Work instruction:
Duplicate the lines of the records word for word, starting with the first line of the records and ending with the line that contains "TODOROVIĆ NIJE USPIO: VALENTIN GA", including both of those lines.
*** Opening Given data ***
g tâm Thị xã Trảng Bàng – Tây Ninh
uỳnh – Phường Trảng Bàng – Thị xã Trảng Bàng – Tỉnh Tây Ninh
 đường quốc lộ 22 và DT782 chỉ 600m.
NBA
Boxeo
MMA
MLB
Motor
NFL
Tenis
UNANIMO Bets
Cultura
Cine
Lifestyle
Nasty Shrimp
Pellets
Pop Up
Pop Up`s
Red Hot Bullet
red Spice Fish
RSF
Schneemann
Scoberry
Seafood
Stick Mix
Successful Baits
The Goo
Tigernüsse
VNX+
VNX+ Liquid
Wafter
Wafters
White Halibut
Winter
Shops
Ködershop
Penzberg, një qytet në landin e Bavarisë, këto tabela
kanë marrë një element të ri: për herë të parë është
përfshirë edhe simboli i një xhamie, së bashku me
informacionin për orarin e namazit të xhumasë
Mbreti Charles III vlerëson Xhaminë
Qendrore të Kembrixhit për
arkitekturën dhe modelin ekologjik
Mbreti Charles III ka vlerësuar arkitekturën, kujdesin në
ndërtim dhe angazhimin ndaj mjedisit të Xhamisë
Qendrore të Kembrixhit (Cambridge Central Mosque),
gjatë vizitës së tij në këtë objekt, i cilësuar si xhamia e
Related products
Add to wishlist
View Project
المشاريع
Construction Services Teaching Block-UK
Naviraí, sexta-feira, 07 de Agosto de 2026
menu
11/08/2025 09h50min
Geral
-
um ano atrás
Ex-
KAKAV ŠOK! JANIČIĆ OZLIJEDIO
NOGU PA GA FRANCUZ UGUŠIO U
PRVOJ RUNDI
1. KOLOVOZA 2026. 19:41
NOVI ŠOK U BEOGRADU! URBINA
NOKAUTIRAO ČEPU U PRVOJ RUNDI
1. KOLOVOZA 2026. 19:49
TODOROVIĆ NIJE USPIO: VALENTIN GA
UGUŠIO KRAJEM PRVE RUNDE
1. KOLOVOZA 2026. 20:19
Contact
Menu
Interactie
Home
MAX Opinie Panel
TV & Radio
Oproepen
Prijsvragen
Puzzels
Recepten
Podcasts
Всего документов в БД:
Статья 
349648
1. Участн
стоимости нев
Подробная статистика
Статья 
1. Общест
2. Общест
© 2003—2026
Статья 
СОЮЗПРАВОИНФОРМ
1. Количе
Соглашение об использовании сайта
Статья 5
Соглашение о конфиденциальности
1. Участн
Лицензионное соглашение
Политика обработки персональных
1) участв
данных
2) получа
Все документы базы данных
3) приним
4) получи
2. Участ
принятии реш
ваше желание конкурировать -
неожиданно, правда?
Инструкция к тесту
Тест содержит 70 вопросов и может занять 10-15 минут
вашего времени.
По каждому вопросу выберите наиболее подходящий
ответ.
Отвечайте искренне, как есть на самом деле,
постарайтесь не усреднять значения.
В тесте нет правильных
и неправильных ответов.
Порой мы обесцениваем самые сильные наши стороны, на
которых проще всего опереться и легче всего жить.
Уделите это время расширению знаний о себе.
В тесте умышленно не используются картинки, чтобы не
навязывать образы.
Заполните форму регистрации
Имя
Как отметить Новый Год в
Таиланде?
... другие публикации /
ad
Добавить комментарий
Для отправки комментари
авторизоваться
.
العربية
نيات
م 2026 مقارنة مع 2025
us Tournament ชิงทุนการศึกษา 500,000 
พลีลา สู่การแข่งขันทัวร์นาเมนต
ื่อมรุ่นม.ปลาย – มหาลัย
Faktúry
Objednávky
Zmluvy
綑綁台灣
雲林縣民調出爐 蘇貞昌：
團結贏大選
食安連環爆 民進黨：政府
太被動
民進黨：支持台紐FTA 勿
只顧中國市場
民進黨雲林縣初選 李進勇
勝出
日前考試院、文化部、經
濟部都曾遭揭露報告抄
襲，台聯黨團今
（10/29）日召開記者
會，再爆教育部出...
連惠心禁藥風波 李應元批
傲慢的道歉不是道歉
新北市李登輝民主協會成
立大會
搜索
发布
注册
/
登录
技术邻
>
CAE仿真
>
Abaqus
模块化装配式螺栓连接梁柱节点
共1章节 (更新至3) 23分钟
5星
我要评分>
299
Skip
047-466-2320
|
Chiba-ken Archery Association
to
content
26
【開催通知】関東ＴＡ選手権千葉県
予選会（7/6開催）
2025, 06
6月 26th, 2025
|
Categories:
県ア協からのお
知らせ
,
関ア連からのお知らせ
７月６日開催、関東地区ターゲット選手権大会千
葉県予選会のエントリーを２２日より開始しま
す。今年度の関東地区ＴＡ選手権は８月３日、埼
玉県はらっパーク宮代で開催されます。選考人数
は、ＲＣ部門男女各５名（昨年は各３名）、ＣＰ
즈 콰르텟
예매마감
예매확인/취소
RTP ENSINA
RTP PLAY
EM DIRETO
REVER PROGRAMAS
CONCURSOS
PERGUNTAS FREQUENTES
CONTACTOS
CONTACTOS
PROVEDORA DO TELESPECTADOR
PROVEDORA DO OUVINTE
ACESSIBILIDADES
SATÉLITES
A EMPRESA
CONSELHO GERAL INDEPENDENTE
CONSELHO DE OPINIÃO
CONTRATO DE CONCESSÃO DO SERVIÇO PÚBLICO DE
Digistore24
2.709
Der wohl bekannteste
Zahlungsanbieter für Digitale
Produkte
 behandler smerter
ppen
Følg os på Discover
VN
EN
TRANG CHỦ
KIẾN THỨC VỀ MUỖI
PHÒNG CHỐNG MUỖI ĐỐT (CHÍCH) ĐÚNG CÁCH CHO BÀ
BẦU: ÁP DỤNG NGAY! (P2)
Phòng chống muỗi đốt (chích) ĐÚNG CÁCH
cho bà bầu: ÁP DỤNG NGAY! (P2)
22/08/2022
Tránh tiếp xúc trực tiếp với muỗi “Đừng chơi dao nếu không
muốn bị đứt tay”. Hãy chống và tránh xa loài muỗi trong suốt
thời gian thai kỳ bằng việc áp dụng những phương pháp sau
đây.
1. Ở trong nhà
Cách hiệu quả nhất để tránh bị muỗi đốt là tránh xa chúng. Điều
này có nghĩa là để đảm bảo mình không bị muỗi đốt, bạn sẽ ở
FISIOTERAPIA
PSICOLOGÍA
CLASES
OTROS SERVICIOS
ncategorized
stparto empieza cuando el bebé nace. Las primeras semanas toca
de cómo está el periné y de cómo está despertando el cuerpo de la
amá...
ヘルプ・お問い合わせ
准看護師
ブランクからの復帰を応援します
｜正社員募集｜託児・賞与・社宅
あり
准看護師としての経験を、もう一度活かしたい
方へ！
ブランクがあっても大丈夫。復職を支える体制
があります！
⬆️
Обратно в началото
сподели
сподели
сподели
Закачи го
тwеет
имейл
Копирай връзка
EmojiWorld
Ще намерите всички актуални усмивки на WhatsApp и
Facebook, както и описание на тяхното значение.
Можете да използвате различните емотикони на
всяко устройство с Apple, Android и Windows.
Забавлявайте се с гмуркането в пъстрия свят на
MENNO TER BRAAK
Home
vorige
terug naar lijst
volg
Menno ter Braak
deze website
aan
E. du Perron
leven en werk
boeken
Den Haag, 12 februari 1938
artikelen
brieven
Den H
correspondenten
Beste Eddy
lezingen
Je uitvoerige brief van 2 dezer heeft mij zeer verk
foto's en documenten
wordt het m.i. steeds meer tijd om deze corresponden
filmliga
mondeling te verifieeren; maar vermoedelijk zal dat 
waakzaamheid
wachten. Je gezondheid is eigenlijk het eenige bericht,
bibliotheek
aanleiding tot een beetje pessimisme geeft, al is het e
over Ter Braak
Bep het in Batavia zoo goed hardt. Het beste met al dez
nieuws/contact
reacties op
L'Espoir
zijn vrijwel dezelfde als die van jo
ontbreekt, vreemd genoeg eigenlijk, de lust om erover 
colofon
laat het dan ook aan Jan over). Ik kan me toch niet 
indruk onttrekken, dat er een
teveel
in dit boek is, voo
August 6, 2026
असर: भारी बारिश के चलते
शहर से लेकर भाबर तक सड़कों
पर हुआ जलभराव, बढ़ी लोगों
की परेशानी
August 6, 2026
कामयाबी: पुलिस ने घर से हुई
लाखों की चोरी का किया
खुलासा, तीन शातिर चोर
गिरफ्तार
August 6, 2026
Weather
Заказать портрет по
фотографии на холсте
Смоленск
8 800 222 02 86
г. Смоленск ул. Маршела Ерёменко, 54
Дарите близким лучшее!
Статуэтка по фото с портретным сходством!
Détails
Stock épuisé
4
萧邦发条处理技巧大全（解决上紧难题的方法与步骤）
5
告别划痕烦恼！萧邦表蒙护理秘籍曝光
*** Closing Given data ***
Response area:
g tâm Thị xã Trảng Bàng – Tây Ninh
uỳnh – Phường Trảng Bàng – Thị xã Trảng Bàng – Tỉnh Tây Ninh
 đường quốc lộ 22 và DT782 chỉ 600m.
NBA
Boxeo
MMA
MLB
Motor
NFL
Tenis
UNANIMO Bets
Cultura
Cine
Lifestyle
Nasty Shrimp
Pellets
Pop Up
Pop Up`s
Red Hot Bullet
red Spice Fish
RSF
Schneemann
Scoberry
Seafood
Stick Mix
Successful Baits
The Goo
Tigernüsse
VNX+
VNX+ Liquid
Wafter
Wafters
White Halibut
Winter
Shops
Ködershop
Penzberg, një qytet në landin e Bavarisë, këto tabela
kanë marrë një element të ri: për herë të parë është
përfshirë edhe simboli i një xhamie, së bashku me
informacionin për orarin e namazit të xhumasë
Mbreti Charles III vlerëson Xhaminë
Qendrore të Kembrixhit për
arkitekturën dhe modelin ekologjik
Mbreti Charles III ka vlerësuar arkitekturën, kujdesin në
ndërtim dhe angazhimin ndaj mjedisit të Xhamisë
Qendrore të Kembrixhit (Cambridge Central Mosque),
gjatë vizitës së tij në këtë objekt, i cilësuar si xhamia e
Related products
Add to wishlist
View Project
المشاريع
Construction Services Teaching Block-UK
Naviraí, sexta-feira, 07 de Agosto de 2026
menu
11/08/2025 09h50min
Geral
-
um ano atrás
Ex-
KAKAV ŠOK! JANIČIĆ OZLIJEDIO
NOGU PA GA FRANCUZ UGUŠIO U
PRVOJ RUNDI
1. KOLOVOZA 2026. 19:41
NOVI ŠOK U BEOGRADU! URBINA
NOKAUTIRAO ČEPU U PRVOJ RUNDI
1. KOLOVOZA 2026. 19:49
TODOROVIĆ NIJE USPIO: VALENTIN GA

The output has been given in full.